— BEGIN Entries shown —

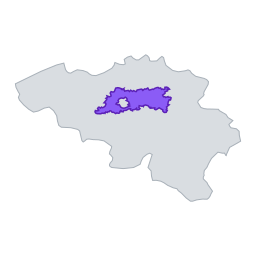 Flemish Brabant on a map of Belgium (Robinson projection)
{"feature_id": "BEL-3475", "entity_name": "Flemish Brabant", "entity_type": "Province", "adm_level": 1, "iso_a3": "BEL", "parent_name": "Belgium", "parent_adm1": "", "projection": "robinson", "projection_center": [4.536, 50.87], "detail": "fine", "context": "in_parent", "style": "filled", "palette": "violet", "viewbox_px": 256, "rotation_deg": 0, "n_neighbors": 0, "source": "natural_earth", "source_scale": "10m", "svg_char_len": 4168}
<svg xmlns="http://www.w3.org/2000/svg" viewBox="0 0 256 256"><path d="M114.9,62.5L119.5,64.3L123.5,64.7L125.3,63.9L124.2,59.4L127.5,57.1L131.1,56.0L132.8,57.9L136.1,59.9L138.7,59.9L145.8,54.8L147.5,55.8L149.0,57.6L149.4,59.1L149.6,60.6L151.2,61.2L156.8,60.9L159.7,58.1L161.9,56.4L163.6,57.6L164.4,61.0L166.0,65.4L172.6,70.4L178.3,71.8L185.2,70.8L188.0,69.9L189.9,70.7L191.7,73.3L195.7,76.3L204.1,78.4L206.7,79.6L208.5,81.7L208.1,84.5L204.1,91.7L203.6,93.9L204.1,94.6L203.4,95.9L198.2,100.7L197.7,102.4L199.5,105.2L200.9,107.5L204.1,108.6L207.0,109.0L212.6,109.1L218.5,109.3L219.3,110.6L226.0,114.5L228.0,117.6L232.9,120.6L228.9,124.4L229.6,126.1L231.0,127.8L236.4,128.8L239.1,131.3L239.3,135.1L240.6,141.2L229.6,147.4L226.5,154.3L226.2,155.6L225.8,155.4L224.5,153.1L222.5,153.2L217.9,152.2L211.5,158.4L208.6,163.6L206.9,167.4L204.3,170.5L203.8,173.8L204.2,175.2L203.3,177.0L203.3,178.9L207.0,182.6L207.9,184.6L212.5,191.2L211.1,193.6L210.0,196.2L208.7,198.0L207.2,199.2L202.5,199.1L196.6,199.9L192.6,201.2L190.5,201.2L186.2,198.0L181.4,193.1L178.3,190.7L176.9,188.7L173.2,187.8L167.8,185.4L164.0,182.8L160.8,181.2L156.3,180.3L152.6,180.4L151.5,176.0L151.1,170.9L148.0,167.5L152.2,154.5L149.7,153.2L147.0,154.3L143.1,157.4L141.2,161.1L140.1,164.3L133.6,167.5L123.2,168.6L111.8,167.5L110.2,166.6L109.5,165.7L109.5,164.5L110.3,162.8L112.3,160.6L112.8,157.6L110.7,155.0L109.4,153.9L109.9,151.4L111.4,148.2L111.7,146.4L104.1,140.9L98.5,139.8L93.1,139.6L89.0,139.0L86.7,139.2L84.9,140.8L83.2,142.0L81.9,140.6L79.6,130.9L77.7,129.4L70.8,127.7L61.3,127.2L58.8,125.4L57.5,121.0L56.7,115.7L53.6,110.7L52.0,109.4L49.2,107.1L44.3,108.1L38.3,111.0L34.8,111.8L33.5,112.1L28.8,109.3L23.6,104.8L19.4,100.0L18.4,97.4L19.7,94.2L18.2,91.7L16.0,87.3L15.4,83.8L40.9,71.4L56.5,65.0L63.8,63.1L65.5,69.5L66.8,71.5L68.5,72.8L70.8,73.1L73.5,71.5L77.2,69.8L83.1,70.6L87.4,72.2L89.0,73.7L91.8,75.3L96.0,75.6L104.0,72.7L111.8,68.3L114.1,65.2L114.9,62.5Z" fill="#d9dde1" stroke="#a8b0b8" stroke-width="1"/><path d="M107.4,112.5L105.8,112.0L105.0,113.3L104.6,112.8L103.2,113.4L102.1,113.1L100.9,113.8L97.4,113.7L96.1,113.4L95.3,112.5L95.0,111.7L95.4,110.5L96.8,110.9L98.7,110.5L98.8,110.1L97.5,108.8L98.3,107.4L99.0,107.1L100.5,108.1L101.5,107.1L102.4,107.7L103.4,107.4L105.1,106.2L106.0,104.1L105.5,103.0L104.0,102.8L106.7,99.6L106.8,98.9L105.9,98.3L107.5,97.3L107.0,95.9L109.6,96.8L111.0,96.1L111.0,95.1L110.2,93.1L111.1,91.6L113.0,92.1L114.3,91.6L115.7,88.1L117.7,87.7L119.1,87.9L122.0,88.9L121.6,89.4L122.0,89.6L123.8,88.6L123.3,89.7L124.4,90.0L124.7,91.1L128.2,90.4L129.5,91.5L130.6,90.2L132.6,91.4L133.6,90.6L135.5,91.5L136.4,91.5L137.1,90.0L141.4,89.1L143.0,89.8L142.3,90.9L144.6,88.9L145.9,89.1L147.8,88.0L148.8,89.7L149.6,90.1L152.6,89.1L153.3,89.4L154.9,88.3L157.2,87.5L158.3,87.5L159.1,88.3L160.6,87.9L161.5,89.4L162.7,89.0L163.9,89.6L164.9,89.1L164.9,87.3L166.6,87.1L167.9,87.6L169.5,89.2L168.0,89.7L167.7,89.1L167.1,89.2L167.5,90.9L165.0,91.8L165.0,93.4L162.6,95.1L163.4,96.7L163.8,96.9L164.8,96.6L165.7,97.5L168.0,96.6L168.2,97.2L170.3,97.2L171.1,97.8L170.6,99.8L170.3,100.1L169.2,99.8L168.2,101.9L167.8,104.4L169.1,104.8L166.5,107.0L167.0,108.3L166.2,109.8L167.3,110.3L166.2,112.3L164.6,112.5L163.7,112.1L162.8,111.1L162.8,109.8L161.4,109.2L159.2,107.8L156.3,109.6L155.4,109.7L154.6,109.2L154.8,107.9L150.4,108.2L150.7,107.4L149.3,107.3L148.0,105.7L145.5,105.0L144.0,105.4L143.5,106.4L143.2,105.8L142.2,106.3L139.2,105.7L138.9,107.5L140.0,108.7L138.8,109.7L136.9,109.8L136.6,108.2L135.2,109.4L132.6,109.9L132.5,110.8L130.6,110.0L130.3,109.6L130.6,108.7L129.7,108.6L128.4,109.0L126.3,110.3L123.5,110.6L123.2,111.8L122.1,111.7L120.9,110.5L120.5,110.9L121.1,111.6L119.8,111.6L119.7,112.7L119.3,113.1L118.4,113.3L116.8,112.9L115.7,113.6L113.7,112.3L112.1,112.3L110.9,110.9L110.3,110.8L109.7,110.9L109.3,111.7L107.9,111.7L107.4,112.5ZM129.7,106.0L127.8,104.8L128.3,104.2L129.5,104.0L128.6,101.7L126.2,100.5L127.1,99.8L127.2,99.1L126.3,97.8L125.2,97.2L123.7,98.4L121.2,98.0L119.1,98.9L118.0,100.6L118.6,101.5L118.2,102.7L116.7,102.9L116.0,104.0L118.2,105.0L119.3,104.6L120.8,107.2L122.4,108.0L123.7,108.2L125.0,108.0L129.7,106.0Z" fill="#8b5cf6" stroke="#5b21b6" stroke-width="1.5"/></svg>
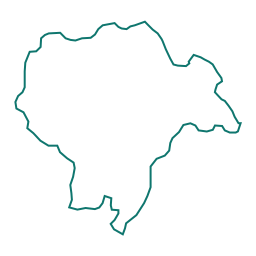 Cheongju-si, North Chungcheong, South Korea (orthographic projection)
{"feature_id": "91817680B7472001038353", "entity_name": "Cheongju-si", "entity_type": "district", "adm_level": 2, "iso_a3": "KOR", "parent_name": "South Korea", "parent_adm1": "North Chungcheong", "projection": "orthographic", "projection_center": [127.531, 36.588], "detail": "fine", "context": "isolated", "style": "outline", "palette": "teal", "viewbox_px": 256, "rotation_deg": 0, "n_neighbors": 0, "source": "geoboundaries", "source_scale": "gbopen_adm2", "svg_char_len": 1470}
<svg xmlns="http://www.w3.org/2000/svg" viewBox="0 0 256 256"><path d="M193.7,54.9L188.7,61.7L189.3,63.4L186.0,66.1L177.8,65.6L173.5,64.5L170.2,58.5L165.8,49.2L162.6,41.1L161.5,38.9L157.7,33.4L152.7,29.6L147.8,24.7L144.9,21.7L134.8,25.3L130.4,26.4L126.6,29.1L121.7,28.5L118.4,26.9L114.6,23.1L102.7,25.3L98.3,29.1L95.0,34.5L90.7,37.8L82.0,38.3L75.4,40.5L70.5,39.9L65.6,38.3L60.2,32.8L48.8,33.4L44.9,35.0L41.1,38.3L40.6,47.0L36.2,51.3L29.7,51.8L25.3,62.7L24.7,71.4L24.7,72.5L24.7,77.4L24.7,87.3L22.5,92.2L18.1,96.0L15.4,102.0L16.4,108.5L23.5,112.3L28.4,121.6L27.3,128.2L33.3,133.1L40.4,140.7L48.5,145.7L57.3,145.7L60.0,152.2L67.1,158.3L73.6,162.6L74.7,168.1L73.1,176.8L70.3,185.0L71.4,193.2L71.9,199.8L69.2,207.4L77.4,209.6L85.6,208.0L94.9,209.1L99.3,207.5L102.6,203.1L104.7,196.0L111.3,198.2L110.8,205.3L111.8,209.7L118.4,210.2L118.4,213.5L114.6,220.0L110.7,223.9L111.4,225.0L114.0,229.3L122.8,234.3L125.0,228.3L126.1,223.3L136.4,215.1L144.1,203.1L147.4,196.0L150.6,187.2L150.6,173.6L150.6,166.5L156.6,158.8L164.8,155.6L169.2,150.6L170.3,143.0L172.5,138.1L179.0,132.1L183.4,125.0L190.4,123.3L195.4,125.5L198.6,130.4L206.8,131.5L212.8,129.8L215.0,125.5L222.1,126.0L224.8,130.4L229.7,132.5L235.8,132.5L237.9,131.4L240.6,123.2L238.5,123.2L234.6,116.7L232.4,111.3L228.6,105.8L224.8,100.9L221.5,99.3L214.9,92.2L215.5,89.5L217.1,84.6L222.0,81.3L221.4,78.0L217.1,72.0L212.7,64.4L208.9,61.7L204.5,59.5L200.7,57.3L193.7,54.9Z" fill="none" stroke="#0f766e" stroke-width="2"/></svg>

— END Entries shown —

> **Your instructions**: Report each line from the items above that contains the word "violet", copying every such line in full.

> **Solution to this exercise**:
{"feature_id": "BEL-3475", "entity_name": "Flemish Brabant", "entity_type": "Province", "adm_level": 1, "iso_a3": "BEL", "parent_name": "Belgium", "parent_adm1": "", "projection": "robinson", "projection_center": [4.536, 50.87], "detail": "fine", "context": "in_parent", "style": "filled", "palette": "violet", "viewbox_px": 256, "rotation_deg": 0, "n_neighbors": 0, "source": "natural_earth", "source_scale": "10m", "svg_char_len": 4168}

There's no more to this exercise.